L’Astuce

Dépendance : mesurer l’ampleur du phénomène

par | Nov 29, 2016 | Actualités

L’Institut national de la statistique et des études économiques (INSEE) vient de publier un imposant « Portrait social de l’année 2016 ». Si cet ouvrage se veut être « un éclairage sur les jeunes en France », c’est la fiche thématique consacrée aux séniors qui a retenu notre attention.

A la lecture de cette dernière, nous apprenons qu’au 1er janvier 2016 la France compte 12,5 millions de personnes de 65 ans ou plus. Ce qui correspond à 18,8% de la population. Un pourcentage en hausse depuis le début des années 1990, où cette partie de la population représentait alors 13,8 % de la population totale. Lorsque l’on se penche sur le niveau du début des années 2000 (15,8%), nous mesurons l’accélération en cours.

Nous le savons, nous le rappelons régulièrement dans nos travaux, les « Baby-boomers » deviennent des « Papy-boomers ». Les générations d’après-guerre arrivent massivement à l’âge de la retraite. Ce qui provoque un vieillissement accéléré de la population, phénomène accentué par la hausse de l’espérance de vie. La part des séniors dans notre société va continuer de progresser de manière significative dans les prochaines années. Selon de récentes projections réalisées par l’Institut : en 2035, les personnes âgées de 65 ans ou plus représenteront 24,9 % de la population.

A la lecture des projections, nous mesurons les efforts que nous devrons accomplir pour assurer à la fois la pérennité de notre système de retraite, de santé et de dépendance. Autant de défis dans un contexte où notre système de protection sociale montre des signes de fragilité financière (déficits récurrents de la Sécurité sociale).

Le financement des retraites est un sujet prioritaire pour les Français, comme le révèle systématiquement nos enquêtes annuelles. En réponse à cette inquiétude, les ménages ont développé des modes de retraite complémentaire, constitué une épargne ou un patrimoine. Cet important niveau de patrimoine devrait permettre aux néo-retraités, au moins en partie, de compenser une diminution de leurs revenus.

Par ailleurs, l’espérance de vie diffère de l’espérance de vie en bonne santé. Si les Français vivent plus longtemps, ils rencontrent dans un âge avancé des problèmes de santé plus importants aussi. Il est observé que les « incapacités » se développent durablement au-delà de 70 ans. Dans la mesure où les plus de 75 ans représenteront 17,9 % de la population en 2070, contre 6,7 % en 1990, il serait judicieux d’étudier les moyens de répondre à l’équation budgétaire que cette transformation pose.

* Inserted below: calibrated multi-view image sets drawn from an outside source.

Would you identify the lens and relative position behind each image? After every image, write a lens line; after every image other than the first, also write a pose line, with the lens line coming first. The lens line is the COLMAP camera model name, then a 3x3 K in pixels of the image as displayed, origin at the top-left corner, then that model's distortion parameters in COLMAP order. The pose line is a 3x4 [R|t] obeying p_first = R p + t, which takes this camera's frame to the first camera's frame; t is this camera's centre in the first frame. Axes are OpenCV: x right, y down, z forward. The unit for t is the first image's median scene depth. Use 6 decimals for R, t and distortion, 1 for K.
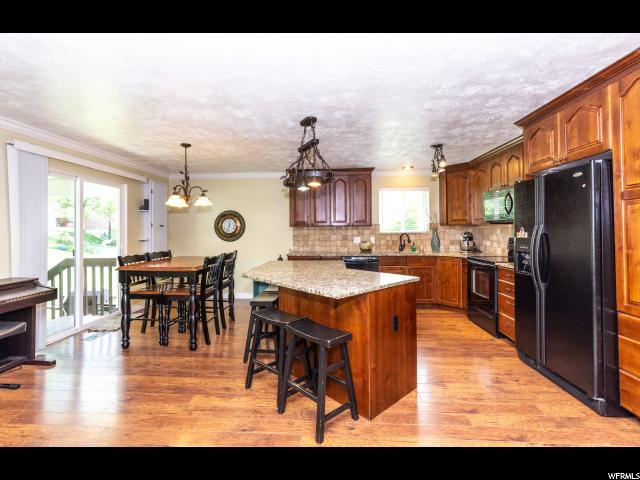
lens RADIAL K [[291.9, 0, 313.2], [0, 291.9, 228.3], [0, 0, 1]] dist [0.000859, 0.000110]
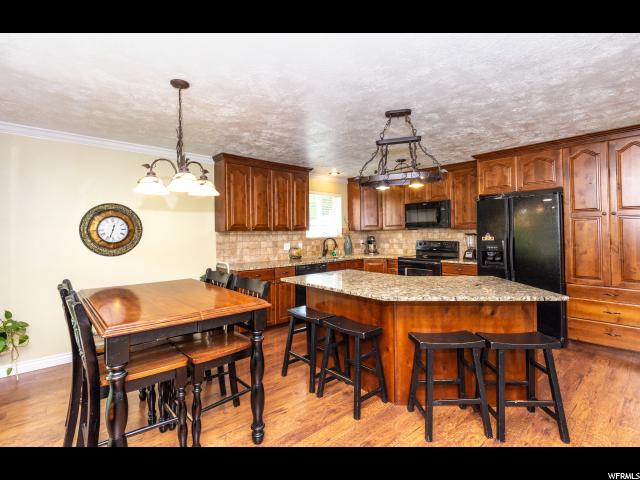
lens RADIAL K [[306.2, 0, 318.2], [0, 306.2, 228.9], [0, 0, 1]] dist [-0.001903, 0.000207]
pose [[0.704017, 0.008501, 0.710132, -0.603693], [-0.001063, 0.999940, -0.010917, -0.004088], [-0.710182, 0.006931, 0.703984, 0.378356]]
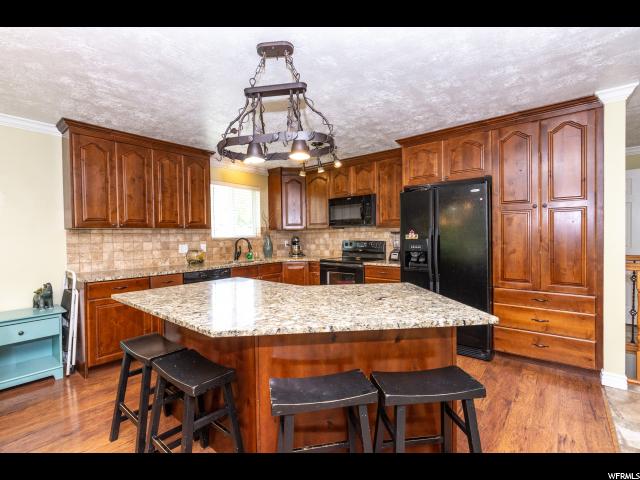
lens RADIAL K [[297.5, 0, 320.0], [0, 297.5, 240.0], [0, 0, 1]] dist [-0.000115, -0.000207]
pose [[0.585754, -0.013610, 0.810375, -0.333871], [0.001719, 0.999878, 0.015550, 0.011550], [-0.810487, -0.007715, 0.585705, 0.408515]]
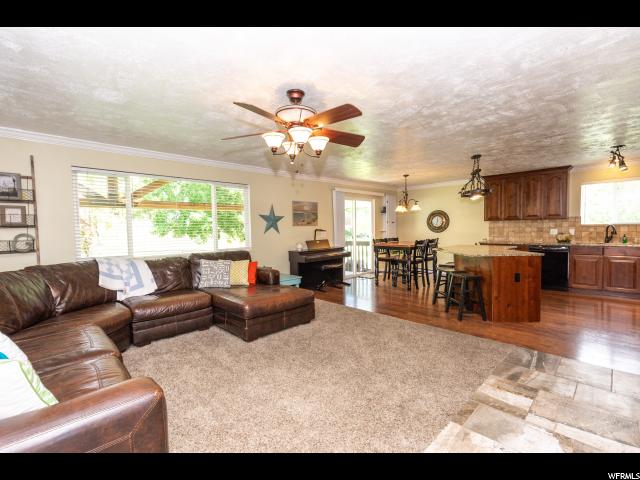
lens RADIAL K [[289.9, 0, 320.0], [0, 289.9, 240.0], [0, 0, 1]] dist [0.001117, -0.000090]
pose [[0.749135, 0.021378, -0.662072, 0.294636], [0.019181, 0.998360, 0.053940, -0.006735], [0.662140, -0.053107, 0.747496, -0.573837]]
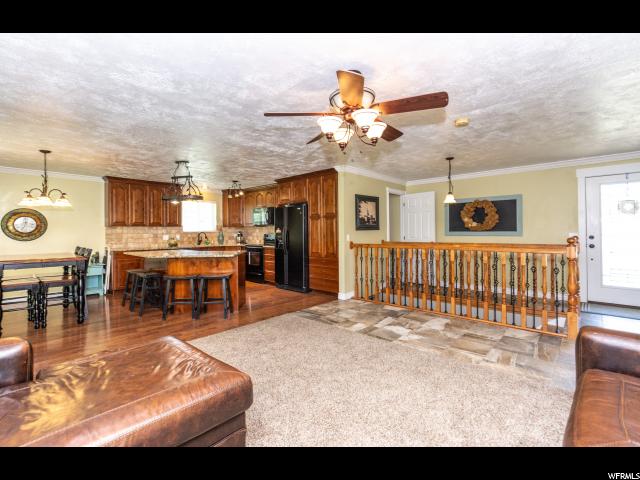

Seulement 8% des épargnants constituent une réserve pour préparer une éventuelle période de dépendance. Une prise de conscience qui s’accroit logiquement avec les années, puisque ce chiffre atteint 11 % pour les plus de 50 ans et 17% pour les retraités (Enquête du Cercle 2016). Au final, les ménages qui anticipent cette échéance sont peu nombreux. A ce niveau d’impréparation, la question du financement de la dépendance reste entièrement posée.

L’allocation personnalisée à l’autonomie (APA), l’aide la plus symbolique proposée aux personnes âgées dépendantes, illustre la situation : 6% des 75-79 ans en sont bénéficiaires, 13,5% des 80-84 ans et 40 % des plus de 85 ans. Plus on avance en âge, plus le nombre de personnes dépendantes est élevé, plus la part des bénéficiaires de l’APA est importante. De manière mécanique, lorsque la population vieillit, le coût que représente cette aide augmente lui aussi, et in fine l’ensemble des prestations de santé et médico-social.

Bien que son poids budgétaire soit relativement faible en comparaison avec les autres branches de la protection sociale, il nous semble important de mettre l’accent sur la dépendance, tant elle est ignorée. Elle représente bien souvent pour les ménages un effort budgétaire important et soudain qui doit être anticipé. Les dépenses de santé, d’assistance à domicile ou d’hébergement en établissement, d’une personne en situation de dépendance peuvent aisément dépasser ses revenus. A titre d’exemple, le coût mesuré d’une personne en établissement dont le niveau de dépendance est le plus élevé (GIR 1) représente trois fois le niveau moyen de retraite.

Avec le vieillissement de la population, il sera difficile de maintenir notre niveau de protection sociale, de financer les retraites, la santé et la dépendance, uniquement par de la dépense publique. A terme, une hausse de la part du financement privé apparait difficilement évitable. Les ménages français doivent s’y préparer. En parallèle, les pouvoirs publics doivent moderniser notre système et dégager des économies qui permettront de répondre (au mieux) à ce défi budgétaire.